### ТЕКСТ ДЛЯ ЧТЕНИЯ:

==========

Но и этому третьему этапу приходит конец вместе со следующим зигзагом флюктуации хищной фауны в позднем плейстоцене. Необычайно лабильные и вирулентные палеоантропы осваивают новые и новые варианты устройства в среде, но кризис надвигается неумолимо. Этот кризис и выход из него здесь невозможно было бы описать даже самым кратким образом. Пришлось бы ввести в действие такие мало знакомые читателю зоологические Феномены, как адельфофагия (умерщвление и поедание части представителей своего собственного вида), и рассмотреть совершенно новый феномен — зачаточное расщепление самого вида на почве специализации особо пассивной, поедаемой части популяции, которая однако затем очень активно отпочковывается в особый вид, с тем чтобы стать в конце концов и особым семейством. Биологическая проблема дивергенции палеоантропов и неоантропов, протекающей быстро, является самой острой и актуальной во всем комплексе вопросов о начале человеческой истории, стоящих перед современной наукой.

Тот факт, что троглодитиды для своего специфического образа питания принуждены были оббивать камни камнями, несет в себе и разгадку появления у них огня. Искры сыпались в большом числе при ударах друг о друга кремней и других пород. Теоретически и экспериментально доказано, что эти искры способны зажечь любой вид трута. А в роли такового выступала настилка любого логова и жилья троглодитид, несомненно, однородная с настилкой берлог, нор, гнезд других животных. Тление настилки в местах обитания троглодитид возникало хоть очень редко, но неуклонно. Иными словами, зачатки огня возникали непроизвольно и сопровождали биологическое бытие троглодитид. Первая польза, извлеченная ими из такого тления, — это, вероятно, вытапливание с его помощью дополнительных количеств костного мозга из трубчатых и особенно губчатых скелетных фрагментов.

Таковы некоторые основания для восстановления идеи обезьяночеловека в ее первоначальном смысле, но на уровне современных биологических представлений. Для выделения же Homo sapiens в особое семейство, более того, в качественно и принципиально новое явление служат другие аргументы.

Ход развития современной психологической науки вплотную привел ее к необходимости значительно углубить и уточнить понятие человеческой деятельности. Здесь достигнуты немаловажные успехи. Попробуем подойти к антропогенезу с точки зрения теории деятельности.

Примем как исходный тезис В. А. Звегинцева: человек говорит, мыслит и действует, все это вместе составляет его деятельность. Иными словами, триада деятельности человека включает мышление, речевое общение и поведение (понимая здесь под словом «поведение» его действия за вычетом мышления и речевого общения). Этой триаде в свою очередь соответствует триада качеств языка: интегрировать и синтезировать опыт, воплощать мысль, осуществлять общение. Члены каждой из этих триад находятся во взаимозависимости между собой, т.е. каждый носит следы прямых воздействий со стороны других членов.

Проблема антропогенеза безжалостно требует указать, что первичнее в этой триаде компонентов, составляющих деятельность современного человека. По первенству, отдаваемому одному из трех, можно в известном смысле разделить направления научной мысли в «вопросе всех вопросов» — происхождения человека, его отщепления от мира животных.

==========

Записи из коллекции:
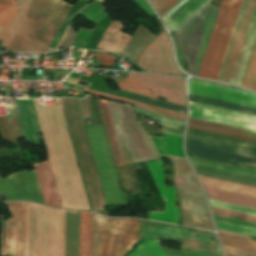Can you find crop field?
Wrapping results in <instances>:
<instances>
[{
	"label": "crop field",
	"mask_w": 256,
	"mask_h": 256,
	"mask_svg": "<svg viewBox=\"0 0 256 256\" xmlns=\"http://www.w3.org/2000/svg\"><path fill=\"white\" fill-rule=\"evenodd\" d=\"M71 5L61 0H29V8L8 50L46 52Z\"/></svg>",
	"instance_id": "1"
},
{
	"label": "crop field",
	"mask_w": 256,
	"mask_h": 256,
	"mask_svg": "<svg viewBox=\"0 0 256 256\" xmlns=\"http://www.w3.org/2000/svg\"><path fill=\"white\" fill-rule=\"evenodd\" d=\"M187 155L256 171V144L187 130Z\"/></svg>",
	"instance_id": "2"
},
{
	"label": "crop field",
	"mask_w": 256,
	"mask_h": 256,
	"mask_svg": "<svg viewBox=\"0 0 256 256\" xmlns=\"http://www.w3.org/2000/svg\"><path fill=\"white\" fill-rule=\"evenodd\" d=\"M255 38L256 0H243L217 80L241 85Z\"/></svg>",
	"instance_id": "3"
},
{
	"label": "crop field",
	"mask_w": 256,
	"mask_h": 256,
	"mask_svg": "<svg viewBox=\"0 0 256 256\" xmlns=\"http://www.w3.org/2000/svg\"><path fill=\"white\" fill-rule=\"evenodd\" d=\"M189 117L256 132V116L189 102ZM189 118L188 127L256 142V133Z\"/></svg>",
	"instance_id": "4"
},
{
	"label": "crop field",
	"mask_w": 256,
	"mask_h": 256,
	"mask_svg": "<svg viewBox=\"0 0 256 256\" xmlns=\"http://www.w3.org/2000/svg\"><path fill=\"white\" fill-rule=\"evenodd\" d=\"M218 8L208 3L172 36L190 67V74L198 75Z\"/></svg>",
	"instance_id": "5"
},
{
	"label": "crop field",
	"mask_w": 256,
	"mask_h": 256,
	"mask_svg": "<svg viewBox=\"0 0 256 256\" xmlns=\"http://www.w3.org/2000/svg\"><path fill=\"white\" fill-rule=\"evenodd\" d=\"M108 102L124 163H133L157 157L147 135L138 125L130 108Z\"/></svg>",
	"instance_id": "6"
},
{
	"label": "crop field",
	"mask_w": 256,
	"mask_h": 256,
	"mask_svg": "<svg viewBox=\"0 0 256 256\" xmlns=\"http://www.w3.org/2000/svg\"><path fill=\"white\" fill-rule=\"evenodd\" d=\"M174 184L182 201L183 225L214 231L200 190L186 160L171 158Z\"/></svg>",
	"instance_id": "7"
},
{
	"label": "crop field",
	"mask_w": 256,
	"mask_h": 256,
	"mask_svg": "<svg viewBox=\"0 0 256 256\" xmlns=\"http://www.w3.org/2000/svg\"><path fill=\"white\" fill-rule=\"evenodd\" d=\"M242 0H222L199 77L217 79Z\"/></svg>",
	"instance_id": "8"
},
{
	"label": "crop field",
	"mask_w": 256,
	"mask_h": 256,
	"mask_svg": "<svg viewBox=\"0 0 256 256\" xmlns=\"http://www.w3.org/2000/svg\"><path fill=\"white\" fill-rule=\"evenodd\" d=\"M139 220L106 218L100 215L99 256H123L138 241ZM99 215L94 213V249L98 256Z\"/></svg>",
	"instance_id": "9"
},
{
	"label": "crop field",
	"mask_w": 256,
	"mask_h": 256,
	"mask_svg": "<svg viewBox=\"0 0 256 256\" xmlns=\"http://www.w3.org/2000/svg\"><path fill=\"white\" fill-rule=\"evenodd\" d=\"M142 235L185 242L183 253L166 249L171 256H221L218 244L204 238L207 236L216 239L213 235L144 221H142Z\"/></svg>",
	"instance_id": "10"
},
{
	"label": "crop field",
	"mask_w": 256,
	"mask_h": 256,
	"mask_svg": "<svg viewBox=\"0 0 256 256\" xmlns=\"http://www.w3.org/2000/svg\"><path fill=\"white\" fill-rule=\"evenodd\" d=\"M111 79L119 80L124 91L126 92L138 95L141 94L154 99H158V97L156 96H163L168 102L185 106V82L183 79L151 74L128 73V80H130L140 89H145L153 92L152 95L156 96L150 95L151 92L140 90L127 79ZM119 81H116V83L119 89L123 90Z\"/></svg>",
	"instance_id": "11"
},
{
	"label": "crop field",
	"mask_w": 256,
	"mask_h": 256,
	"mask_svg": "<svg viewBox=\"0 0 256 256\" xmlns=\"http://www.w3.org/2000/svg\"><path fill=\"white\" fill-rule=\"evenodd\" d=\"M13 218L5 221L0 215L2 224L0 256H26L27 203H7Z\"/></svg>",
	"instance_id": "12"
},
{
	"label": "crop field",
	"mask_w": 256,
	"mask_h": 256,
	"mask_svg": "<svg viewBox=\"0 0 256 256\" xmlns=\"http://www.w3.org/2000/svg\"><path fill=\"white\" fill-rule=\"evenodd\" d=\"M137 64L150 72L183 76L174 63L171 43L165 31L142 52Z\"/></svg>",
	"instance_id": "13"
},
{
	"label": "crop field",
	"mask_w": 256,
	"mask_h": 256,
	"mask_svg": "<svg viewBox=\"0 0 256 256\" xmlns=\"http://www.w3.org/2000/svg\"><path fill=\"white\" fill-rule=\"evenodd\" d=\"M189 93L246 106L256 107V95L251 92L196 81L192 79L189 80Z\"/></svg>",
	"instance_id": "14"
},
{
	"label": "crop field",
	"mask_w": 256,
	"mask_h": 256,
	"mask_svg": "<svg viewBox=\"0 0 256 256\" xmlns=\"http://www.w3.org/2000/svg\"><path fill=\"white\" fill-rule=\"evenodd\" d=\"M179 1L180 0H151L161 18ZM207 1L208 0H181L162 19L168 29L176 30Z\"/></svg>",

==========

### ЦЕЛЬ ЗАДАНИЯ:
Какие три компонента составляют триаду деятельности человека согласно тексту об антропогенезе?

### РЕШЕНИЕ ЗАДАНИЯ:
Мышление, речевое общение и поведение.